A liberdade de iniciativa pressupõe também a existência de uma liberdade de contratar. Vale dizer que o compromisso formado entre agentes económicos normalmente é realizado por contratos. São seus elementos a faculdade de contratar ou a escolha com qual fazê-lo e que negócio estipular e qual seu conteúdo; por fim, com o poder de mobilizar o aparelho estatal na solução judicial dos conflitos. Deste modo, caracterizam o regime da livre iniciativa:

- liberdade de empreendimento e gestão;

- livre concorrência;

- autonomia da vontade;

- apropriação do lucro;

- propriedade privada.

A atividade financeira está inserida em sua integralidade na livre iniciativa, no livre acesso ao mercado financeiro e de capitais. Coloca-se totalmente fora do regime de monopólio e não se confunde com a concessão de serviço público. A função económica da captação da poupança pública no livre acesso ao mercado não significa concessão de serviço público.

Destaca-se dentre os segmentos da livre iniciativa nas características de acesso exclusivo à poupança popular, atendimento a regras de política monetária e cambial, permissão para iniciar e manter operação e fiscalização da atividade.

(REQUISITOS DO EXERCÍCIO) Transcreva sem alterações a passagem do texto sobre a livre iniciativa que vai de "- propriedade privada." a "significa concessão de serviço público.", ambos incluídos.

(DADOS FORNECIDOS)

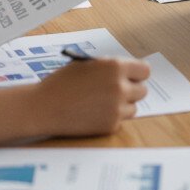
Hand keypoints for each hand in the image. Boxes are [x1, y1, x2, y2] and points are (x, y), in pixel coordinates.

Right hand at [0, 57, 150, 142]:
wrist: (44, 106)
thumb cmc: (62, 82)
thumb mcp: (88, 65)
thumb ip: (109, 67)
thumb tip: (128, 72)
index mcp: (115, 67)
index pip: (144, 71)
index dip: (137, 74)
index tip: (132, 77)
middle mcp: (120, 87)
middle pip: (142, 91)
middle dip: (131, 90)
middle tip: (117, 91)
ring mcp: (117, 108)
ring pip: (133, 107)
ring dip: (123, 105)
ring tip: (102, 102)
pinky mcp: (110, 125)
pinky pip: (120, 120)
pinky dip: (111, 118)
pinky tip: (94, 113)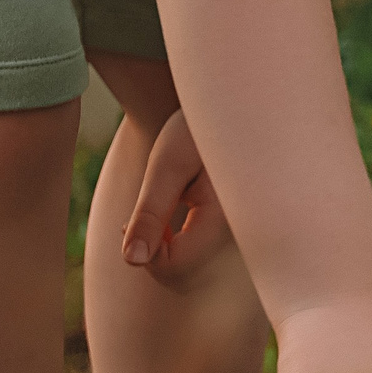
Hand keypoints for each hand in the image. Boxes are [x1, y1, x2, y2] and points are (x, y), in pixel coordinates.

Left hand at [121, 109, 230, 280]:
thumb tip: (131, 261)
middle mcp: (240, 231)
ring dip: (167, 241)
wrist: (233, 102)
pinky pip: (203, 246)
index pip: (173, 267)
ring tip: (163, 203)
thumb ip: (150, 213)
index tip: (131, 220)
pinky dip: (182, 234)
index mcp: (225, 219)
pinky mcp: (237, 223)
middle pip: (184, 270)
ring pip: (192, 260)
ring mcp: (240, 229)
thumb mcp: (168, 165)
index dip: (143, 250)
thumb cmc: (199, 127)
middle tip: (142, 213)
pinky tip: (180, 204)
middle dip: (155, 249)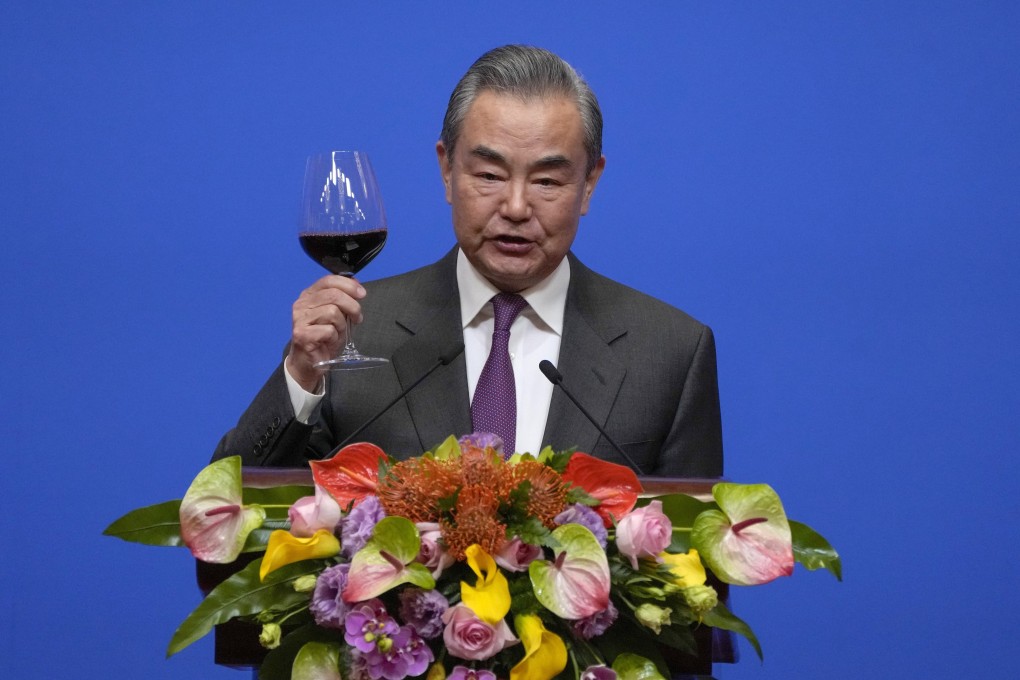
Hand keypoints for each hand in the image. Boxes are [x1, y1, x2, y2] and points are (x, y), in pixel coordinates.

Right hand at [285, 275, 366, 390]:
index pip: (329, 280)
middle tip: (357, 318)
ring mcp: (300, 319)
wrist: (309, 362)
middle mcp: (301, 304)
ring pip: (332, 312)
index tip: (362, 294)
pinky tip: (330, 342)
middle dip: (352, 306)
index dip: (348, 285)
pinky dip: (335, 337)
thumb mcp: (338, 315)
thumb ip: (344, 299)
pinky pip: (329, 330)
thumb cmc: (324, 338)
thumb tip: (357, 284)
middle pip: (333, 295)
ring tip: (338, 333)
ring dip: (342, 325)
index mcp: (309, 295)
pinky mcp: (302, 334)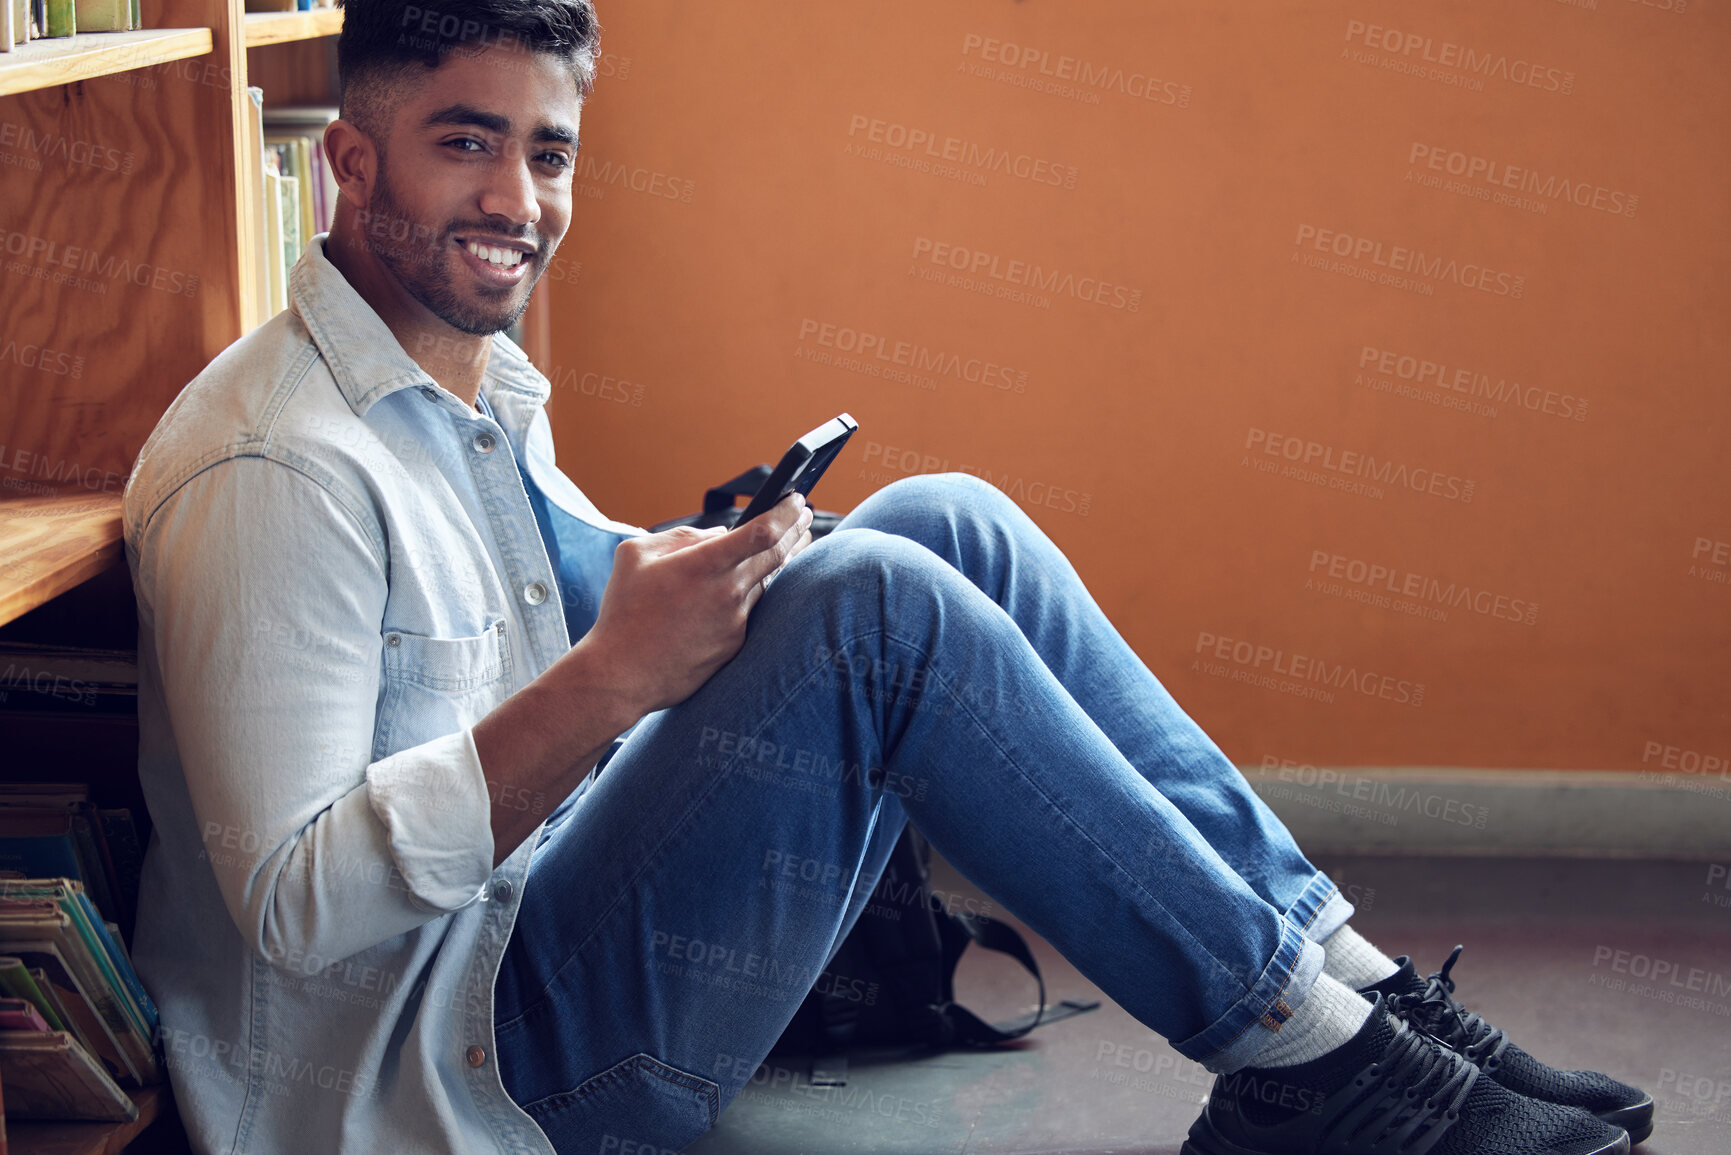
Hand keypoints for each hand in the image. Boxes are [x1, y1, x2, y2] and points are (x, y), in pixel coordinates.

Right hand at [574, 493, 814, 713]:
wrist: (621, 674)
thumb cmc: (623, 611)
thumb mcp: (636, 556)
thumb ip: (681, 536)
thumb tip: (720, 534)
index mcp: (703, 565)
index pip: (763, 532)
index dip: (786, 512)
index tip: (797, 500)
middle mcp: (727, 592)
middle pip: (779, 554)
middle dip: (796, 530)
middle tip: (806, 516)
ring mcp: (734, 621)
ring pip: (768, 582)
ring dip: (783, 559)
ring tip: (792, 541)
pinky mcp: (735, 645)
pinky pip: (752, 610)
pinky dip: (758, 590)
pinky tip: (760, 580)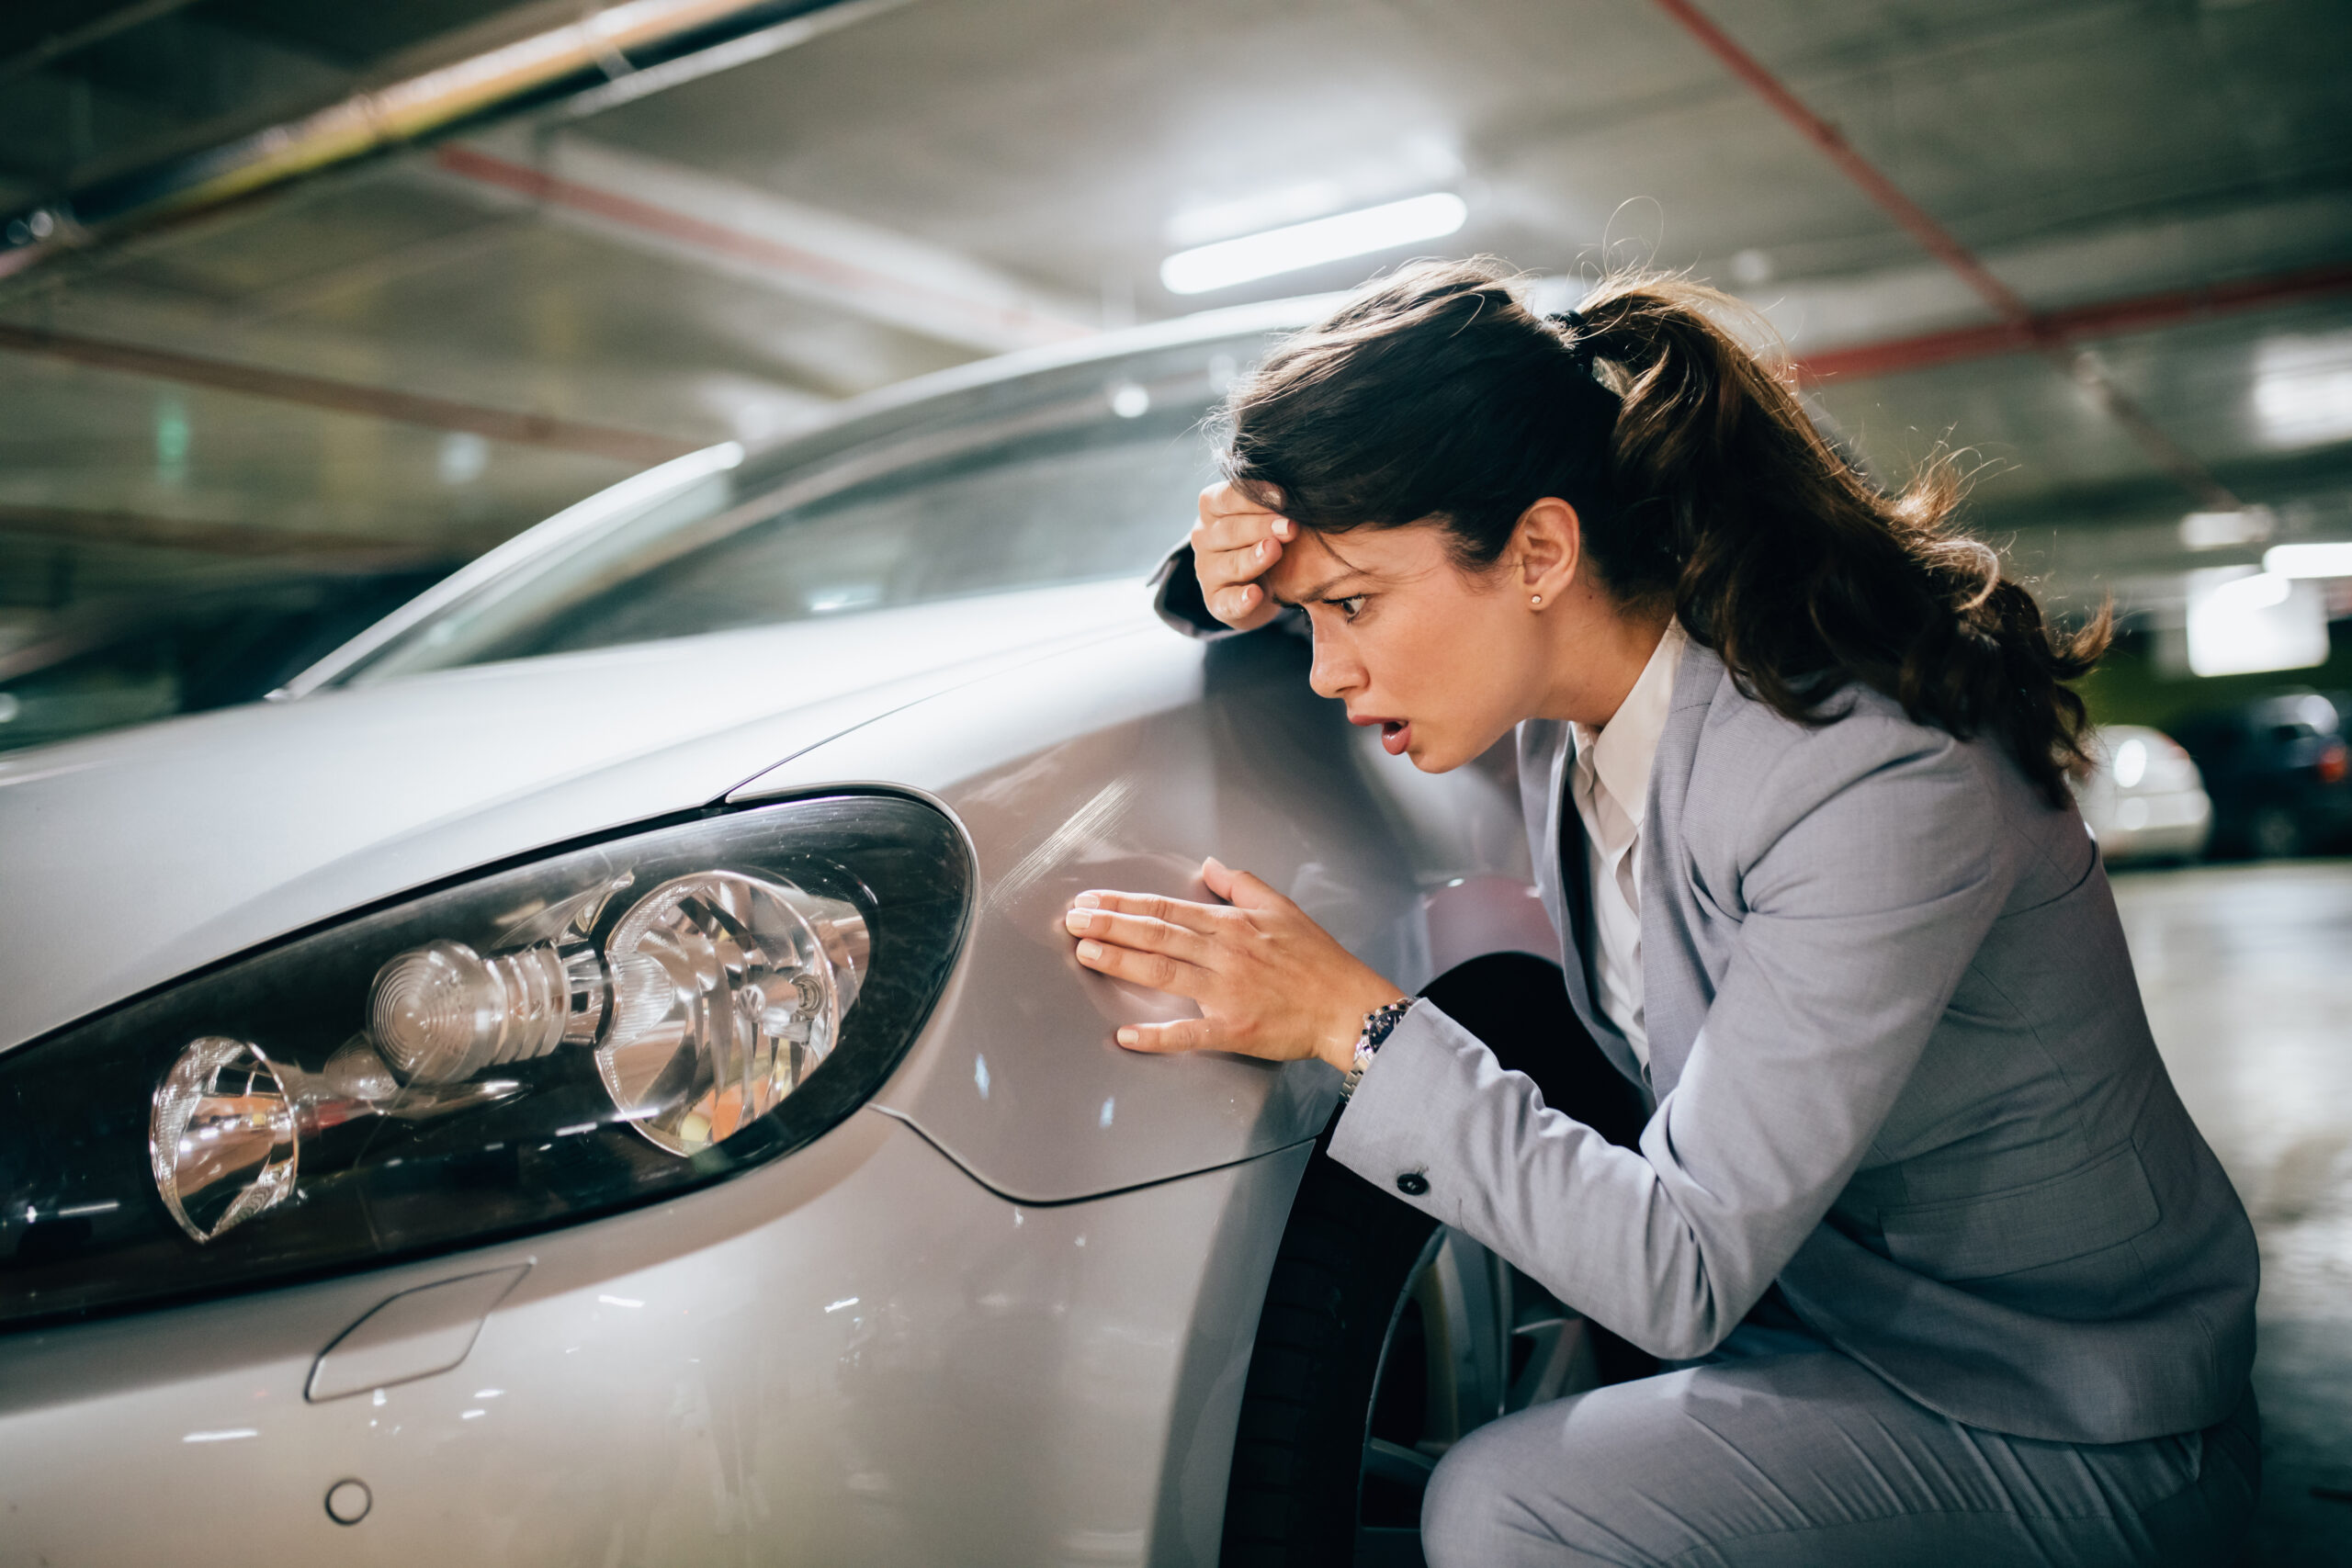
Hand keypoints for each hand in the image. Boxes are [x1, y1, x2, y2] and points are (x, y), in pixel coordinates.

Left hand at [1064, 857, 1404, 1069]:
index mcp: (1231, 926)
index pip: (1166, 909)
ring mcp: (1226, 992)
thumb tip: (1211, 865)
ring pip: (1165, 972)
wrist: (1347, 1005)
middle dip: (1110, 925)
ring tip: (1087, 952)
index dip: (1124, 904)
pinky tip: (1126, 1034)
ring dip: (1122, 961)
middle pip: (1157, 934)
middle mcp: (1224, 954)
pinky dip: (1157, 1036)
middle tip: (1073, 919)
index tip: (1092, 900)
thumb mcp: (1281, 907)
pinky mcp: (1233, 1029)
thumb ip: (1241, 885)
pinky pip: (1188, 1034)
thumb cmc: (1318, 960)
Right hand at [1191, 480, 1292, 631]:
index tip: (1284, 497)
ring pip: (1230, 565)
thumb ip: (1275, 503)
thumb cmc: (1265, 535)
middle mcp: (1204, 537)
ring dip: (1253, 558)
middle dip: (1262, 527)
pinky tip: (1255, 595)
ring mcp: (1208, 571)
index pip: (1228, 498)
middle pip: (1230, 530)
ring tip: (1274, 551)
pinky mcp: (1216, 602)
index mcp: (1213, 508)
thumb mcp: (1267, 513)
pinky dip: (1241, 600)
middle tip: (1291, 527)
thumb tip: (1300, 492)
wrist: (1261, 581)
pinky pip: (1227, 602)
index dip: (1255, 496)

(A SUA SOLUÇÃO)
- propriedade privada.

A atividade financeira está inserida em sua integralidade na livre iniciativa, no livre acesso ao mercado financeiro e de capitais. Coloca-se totalmente fora do regime de monopólio e não se confunde com a concessão de serviço público. A função económica da captação da poupança pública no livre acesso ao mercado não significa concessão de serviço público.